Higbee was well-marked this week on a street sign, and my reader may not have given me the right street name, as the gate guards were little help in directing me to it and I wound up driving around Jackson Park without finding whatever it was I told them I wanted to write about. I think I concluded that it was the road into the hospital, and I fled the scene, lest I wound up at some other entrance with leery armed guards. I filed the day’s event away in case it ever became convenient to write about it – like now.

Aircraft help cite speeders here

The in basket: State Trooper Russ Winger tweeted an aerial photo recently, taken from a Washington State Patrol plane he was in during speed enforcement on Highway 3. The photo appeared to be of the stretch between the Mountain View Road overpass and the Highway 308 interchange near Bangor. I’ve known that such airplane-assisted patrols occur here. They are the reason you see painted Vs on the shoulder of our freeways, used to time cars as they pass between them.

But I wondered how often the planes are assigned here, if they can work at night, how the ground patrol units make sure they get the right car and whether ticketed motorists are told that they had been clocked from above.

The out basket: Russ told me, “We do aircraft patrols in Kitsap County on average of 2-4 times a month in the better weather months. Sometimes less and very rarely more.

“The aircraft can (keep) up to 5-6 troopers busy but most areas, like Kitsap, do not have that many available so it is usually 2, 3 or 4. Normally we will work the emphasis for two hours, sometimes slightly less or longer depending on circumstances.

“We do not work these at night in Kitsap County. The aircraft are capable of working at night using night vision and recording equipment. Most speed patrols, however, are done in the daytime hours.

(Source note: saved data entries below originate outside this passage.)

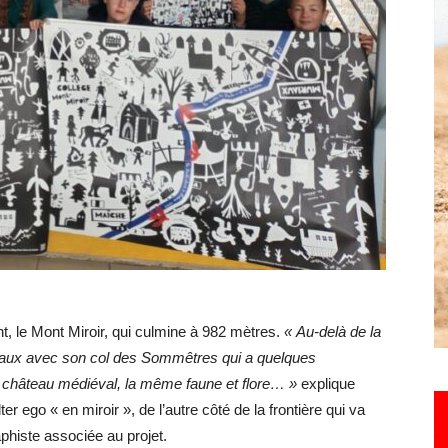
Hebdo25
nt, le Mont Miroir, qui culmine à 982 mètres.
« Au-delà de la
uriaux avec son col des Sommêtres qui a quelques
n château médiéval, la même faune et flore… »
explique
er ego « en miroir », de l’autre côté de la frontière qui va
aphiste associée au projet.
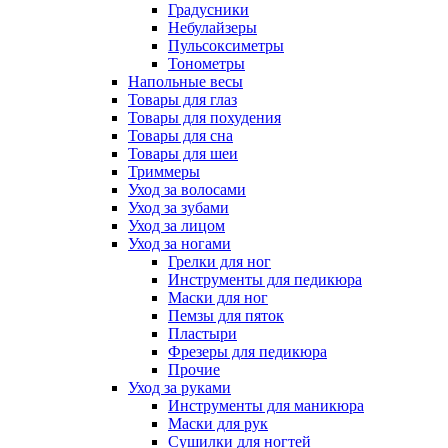
Градусники
Небулайзеры
Пульсоксиметры
Тонометры
Напольные весы
Товары для глаз
Товары для похудения
Товары для сна
Товары для шеи
Триммеры
Уход за волосами
Уход за зубами
Уход за лицом
Уход за ногами
Грелки для ног
Инструменты для педикюра
Маски для ног
Пемзы для пяток
Пластыри
Фрезеры для педикюра
Прочие
Уход за руками
Инструменты для маникюра
Маски для рук
Сушилки для ногтей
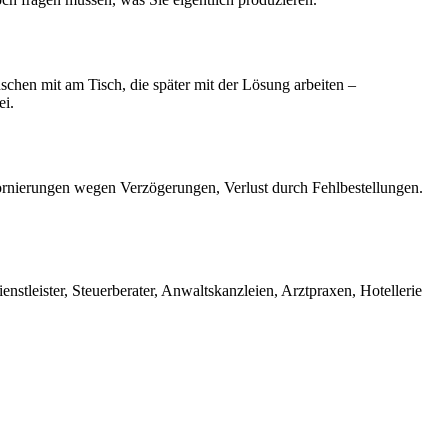
chen mit am Tisch, die später mit der Lösung arbeiten –
ei.
tornierungen wegen Verzögerungen, Verlust durch Fehlbestellungen.
tleister, Steuerberater, Anwaltskanzleien, Arztpraxen, Hotellerie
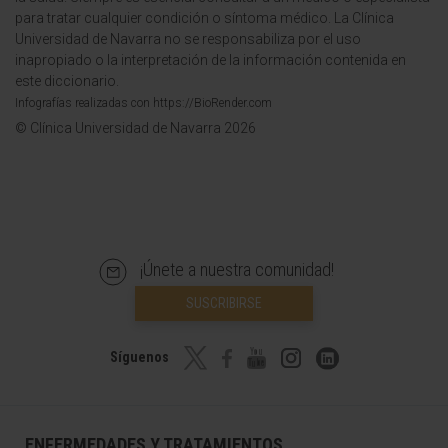
para tratar cualquier condición o síntoma médico. La Clínica
Universidad de Navarra no se responsabiliza por el uso
inapropiado o la interpretación de la información contenida en
este diccionario.
Infografías realizadas con https://BioRender.com
© Clínica Universidad de Navarra 2026
¡Únete a nuestra comunidad!
SUSCRIBIRSE
Síguenos
ENFERMEDADES Y TRATAMIENTOS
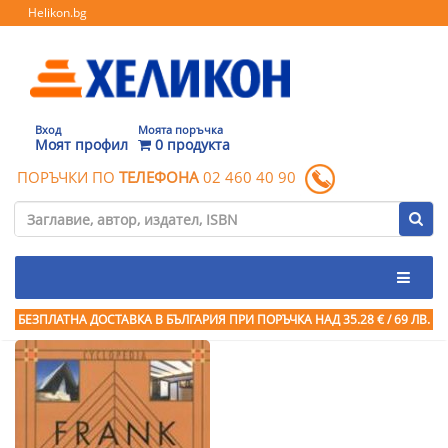
Helikon.bg
Вход
Моята поръчка
Моят профил
0 продукта
ПОРЪЧКИ ПО
ТЕЛЕФОНА
02 460 40 90
БЕЗПЛАТНА ДОСТАВКА В БЪЛГАРИЯ ПРИ ПОРЪЧКА
НАД 35.28 € / 69 ЛВ.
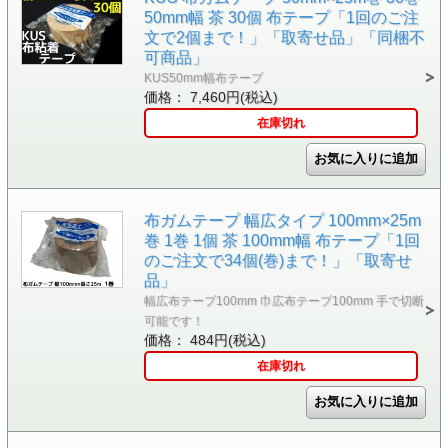
50mm幅 茶 30個 布テープ「1回のご注
文で2個まで！」「取寄せ品」「同梱不
可商品」
KUS50mm幅布テープ
価格： 7,460円(税込)
在庫切れ
布ガムテープ 幅広タイプ 100mm×25m
巻 1巻 1個 茶 100mm幅 布テープ「1回
のご注文で34個(巻)まで！」「取寄せ
品」
幅広布テープ100mm 巾広布テープ100mm 手で切断
可能です！
価格： 484円(税込)
在庫切れ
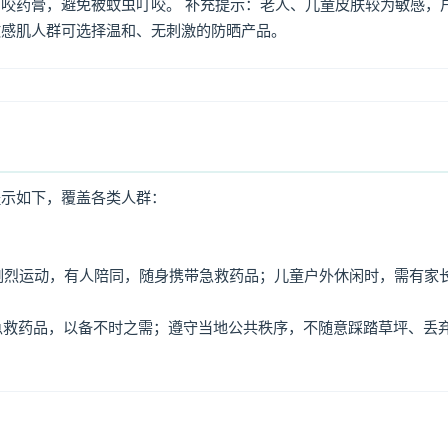
咬药膏，避免被蚊虫叮咬。 补充提示：老人、儿童皮肤较为敏感，
敏感肌人群可选择温和、无刺激的防晒产品。
提示如下，覆盖各类人群：
免剧烈运动，有人陪同，随身携带急救药品；儿童户外休闲时，需有家
、急救药品，以备不时之需；遵守当地公共秩序，不随意踩踏草坪、丢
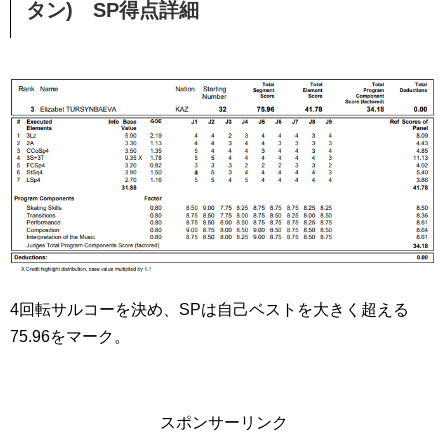
タン) SP得点詳細
4回転サルコーを決め、SPは自己ベストを大きく超える
75.96をマーク。
スポンサーリンク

“The aircraft utilize marked ‘courses’ on certain segments of highways. They are marked in half-mile segments with the ‘Vs’ you mentioned. Up to three, sometimes four, segments or half-mile checks can be attained  on a vehicle prior to ground units stopping the vehicle. In this situation, specialized digital stop watches are used to calculate speed using simple time distance to determine vehicle speed. The pilot tries to get at least two half-mile checks in to get a good idea what the vehicle speed is. Only one check is required, however.

“It is fairly easy to see vehicles that appear visually to be traveling above the posted limit and also faster than the surrounding traffic. The pilot starts his speed checks on these vehicles. Sometimes they do not work out and the pilot continues observing for better targets. Most courts have accepted the validity of this type of enforcement technique and support its use.

“The pilot radios ground units the vehicle speed, color and sometimes the model; SUV, truck, car, semi, etc., as well as lane position and time of check. The pilot keeps his eyes on the vehicle while ground units move into position —  usually from the freeway on-ramp — to stop the vehicle. The pilot monitors the vehicle until the ground unit is directly behind (it), assuring that the correct vehicle is being stopped.

The pilot can also relay more violation information such as unsafe following distance and improper or erratic  lane changes that may be observed.

“The trooper stops the vehicle, makes contact and advises the driver the reason (example, speed was checked at 77/79, utilizing aircraft).

“Occasionally some drivers are in disbelief of this and will ask to see this phantom aircraft. Troopers will usually take the time to point out the aircraft circling overhead.

“Occasionally a driver will complain that there are no signs on the road warning them of this aircraft spying on them. In Washington State, this is not required — and most likely would do little good.”